The availability of biological samples, combined with adequate clinical and epidemiological information, is of paramount importance in correlating disease phenotypes with their molecular underpinnings. This is where 'biobanks' come in (Box 2). The information recorded in biobank entries is more accessible to research projects as, in general they contain less direct personal information. Brief standardized health summaries describing the minimal, but relevant, clinical information, without damaging confidentiality and intellectual property rights, can provide an intermediate solution between the extremes of complete medical records and minimal pathological information associated with biological samples 45. In this evolving situation, biobanks will facilitate the integration of high-throughput genomic information with disease descriptions using information standards and medical ontologies.

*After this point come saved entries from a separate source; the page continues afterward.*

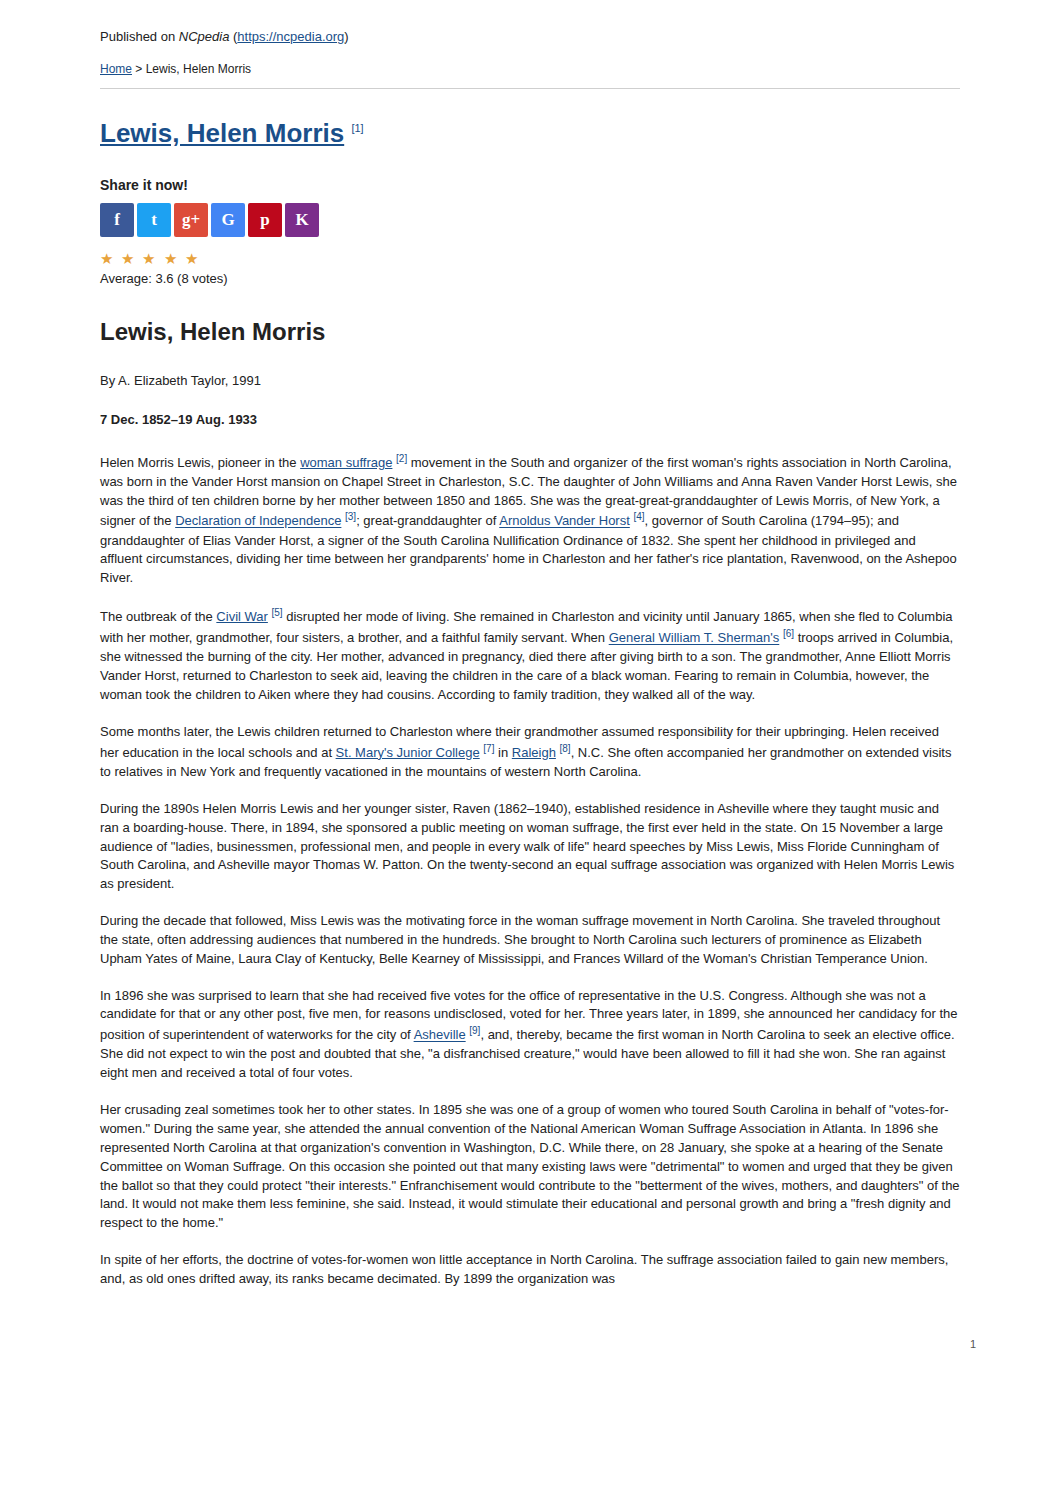Published on NCpedia (https://ncpedia.org)
Home > Lewis, Helen Morris
Lewis, Helen Morris [1]
Share it now!
f t g+ G p K
★ ★ ★ ★ ★
Average: 3.6 (8 votes)
Lewis, Helen Morris
By A. Elizabeth Taylor, 1991
7 Dec. 1852–19 Aug. 1933
Helen Morris Lewis, pioneer in the woman suffrage [2] movement in the South and organizer of the first woman's rights association in North Carolina, was born in the Vander Horst mansion on Chapel Street in Charleston, S.C. The daughter of John Williams and Anna Raven Vander Horst Lewis, she was the third of ten children borne by her mother between 1850 and 1865. She was the great-great-granddaughter of Lewis Morris, of New York, a signer of the Declaration of Independence [3]; great-granddaughter of Arnoldus Vander Horst [4], governor of South Carolina (1794–95); and granddaughter of Elias Vander Horst, a signer of the South Carolina Nullification Ordinance of 1832. She spent her childhood in privileged and affluent circumstances, dividing her time between her grandparents' home in Charleston and her father's rice plantation, Ravenwood, on the Ashepoo River.
The outbreak of the Civil War [5] disrupted her mode of living. She remained in Charleston and vicinity until January 1865, when she fled to Columbia with her mother, grandmother, four sisters, a brother, and a faithful family servant. When General William T. Sherman's [6] troops arrived in Columbia, she witnessed the burning of the city. Her mother, advanced in pregnancy, died there after giving birth to a son. The grandmother, Anne Elliott Morris Vander Horst, returned to Charleston to seek aid, leaving the children in the care of a black woman. Fearing to remain in Columbia, however, the woman took the children to Aiken where they had cousins. According to family tradition, they walked all of the way.
Some months later, the Lewis children returned to Charleston where their grandmother assumed responsibility for their upbringing. Helen received her education in the local schools and at St. Mary's Junior College [7] in Raleigh [8], N.C. She often accompanied her grandmother on extended visits to relatives in New York and frequently vacationed in the mountains of western North Carolina.
During the 1890s Helen Morris Lewis and her younger sister, Raven (1862–1940), established residence in Asheville where they taught music and ran a boarding-house. There, in 1894, she sponsored a public meeting on woman suffrage, the first ever held in the state. On 15 November a large audience of "ladies, businessmen, professional men, and people in every walk of life" heard speeches by Miss Lewis, Miss Floride Cunningham of South Carolina, and Asheville mayor Thomas W. Patton. On the twenty-second an equal suffrage association was organized with Helen Morris Lewis as president.
During the decade that followed, Miss Lewis was the motivating force in the woman suffrage movement in North Carolina. She traveled throughout the state, often addressing audiences that numbered in the hundreds. She brought to North Carolina such lecturers of prominence as Elizabeth Upham Yates of Maine, Laura Clay of Kentucky, Belle Kearney of Mississippi, and Frances Willard of the Woman's Christian Temperance Union.
In 1896 she was surprised to learn that she had received five votes for the office of representative in the U.S. Congress. Although she was not a candidate for that or any other post, five men, for reasons undisclosed, voted for her. Three years later, in 1899, she announced her candidacy for the position of superintendent of waterworks for the city of Asheville [9], and, thereby, became the first woman in North Carolina to seek an elective office. She did not expect to win the post and doubted that she, "a disfranchised creature," would have been allowed to fill it had she won. She ran against eight men and received a total of four votes.
Her crusading zeal sometimes took her to other states. In 1895 she was one of a group of women who toured South Carolina in behalf of "votes-for-women." During the same year, she attended the annual convention of the National American Woman Suffrage Association in Atlanta. In 1896 she represented North Carolina at that organization's convention in Washington, D.C. While there, on 28 January, she spoke at a hearing of the Senate Committee on Woman Suffrage. On this occasion she pointed out that many existing laws were "detrimental" to women and urged that they be given the ballot so that they could protect "their interests." Enfranchisement would contribute to the "betterment of the wives, mothers, and daughters" of the land. It would not make them less feminine, she said. Instead, it would stimulate their educational and personal growth and bring a "fresh dignity and respect to the home."
In spite of her efforts, the doctrine of votes-for-women won little acceptance in North Carolina. The suffrage association failed to gain new members, and, as old ones drifted away, its ranks became decimated. By 1899 the organization was
1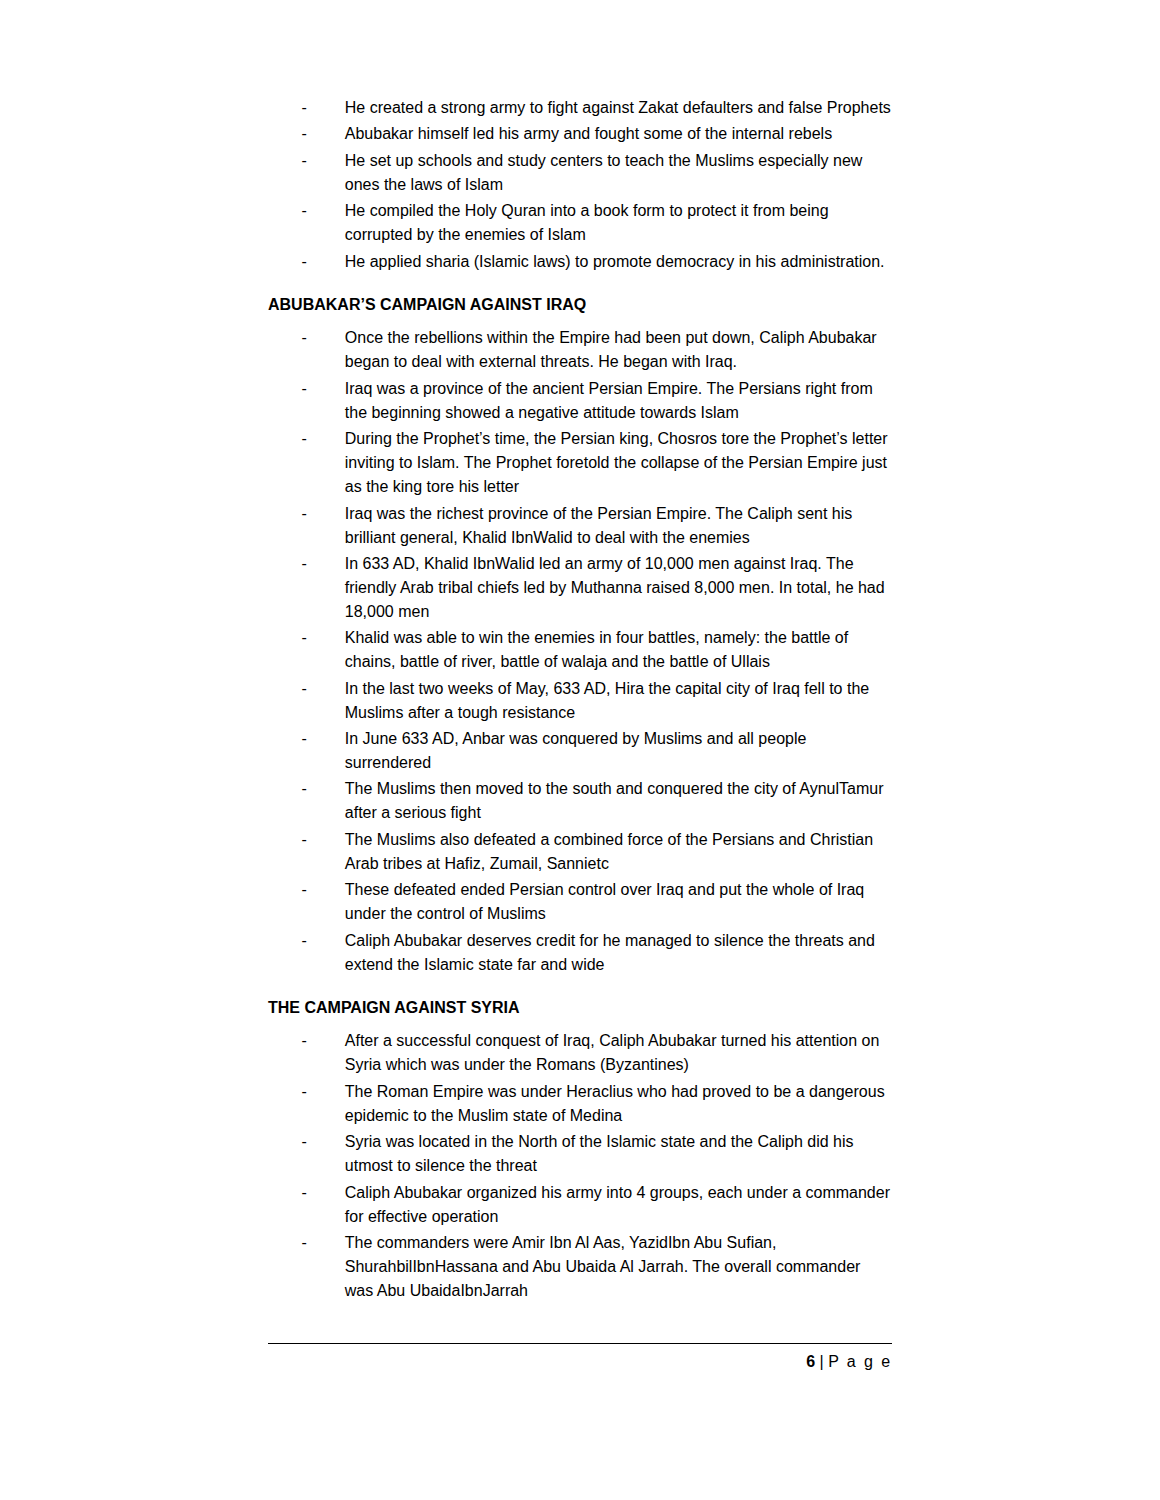He created a strong army to fight against Zakat defaulters and false Prophets
Abubakar himself led his army and fought some of the internal rebels
He set up schools and study centers to teach the Muslims especially new ones the laws of Islam
He compiled the Holy Quran into a book form to protect it from being corrupted by the enemies of Islam
He applied sharia (Islamic laws) to promote democracy in his administration.
Abubakar’s Campaign Against Iraq
Once the rebellions within the Empire had been put down, Caliph Abubakar began to deal with external threats. He began with Iraq.
Iraq was a province of the ancient Persian Empire. The Persians right from the beginning showed a negative attitude towards Islam
During the Prophet’s time, the Persian king, Chosros tore the Prophet’s letter inviting to Islam. The Prophet foretold the collapse of the Persian Empire just as the king tore his letter
Iraq was the richest province of the Persian Empire. The Caliph sent his brilliant general, Khalid IbnWalid to deal with the enemies
In 633 AD, Khalid IbnWalid led an army of 10,000 men against Iraq. The friendly Arab tribal chiefs led by Muthanna raised 8,000 men. In total, he had 18,000 men
Khalid was able to win the enemies in four battles, namely: the battle of chains, battle of river, battle of walaja and the battle of Ullais
In the last two weeks of May, 633 AD, Hira the capital city of Iraq fell to the Muslims after a tough resistance
In June 633 AD, Anbar was conquered by Muslims and all people surrendered
The Muslims then moved to the south and conquered the city of AynulTamur after a serious fight
The Muslims also defeated a combined force of the Persians and Christian Arab tribes at Hafiz, Zumail, Sannietc
These defeated ended Persian control over Iraq and put the whole of Iraq under the control of Muslims
Caliph Abubakar deserves credit for he managed to silence the threats and extend the Islamic state far and wide
The Campaign Against Syria
After a successful conquest of Iraq, Caliph Abubakar turned his attention on Syria which was under the Romans (Byzantines)
The Roman Empire was under Heraclius who had proved to be a dangerous epidemic to the Muslim state of Medina
Syria was located in the North of the Islamic state and the Caliph did his utmost to silence the threat
Caliph Abubakar organized his army into 4 groups, each under a commander for effective operation
The commanders were Amir Ibn Al Aas, YazidIbn Abu Sufian, ShurahbilIbnHassana and Abu Ubaida Al Jarrah. The overall commander was Abu UbaidaIbnJarrah
6 | P a g e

In conclusion, the effective translation of high-throughput genomic data on complex diseases into molecular mechanisms and potential therapies requires taking precise medical information into account. Molecular networks are currently being used to interpret high-throughput data generated in functional genomics or genotyping studies, but they can also be used as an instrument to interpret phenotypic data in molecular terms. Molecular networks are flexible enough to integrate high-throughput genomic information with phenotypic descriptions of complex diseases (Figure 1). To achieve this goal, however, the networks will have to be reliable, complete, and combine the various types of molecular interactions present in living cells. Furthermore, to fully understand disease mechanisms, molecular networks will have to switch from their current static description of interactions to dynamic information, describing the evolution of the network in time and space. Such integrated networks will be particularly relevant for complex diseases, where targeted therapy against single proteins is not sufficient, and critical therapeutic decisions can be better taken in the knowledge of integrated molecular profiles. Finally, molecular networks could ultimately take into account the mutations and polymorphisms specific to individual cases. In this vision, the future integration of information using molecular networks as frameworks is the basis for the development of personalized medicine.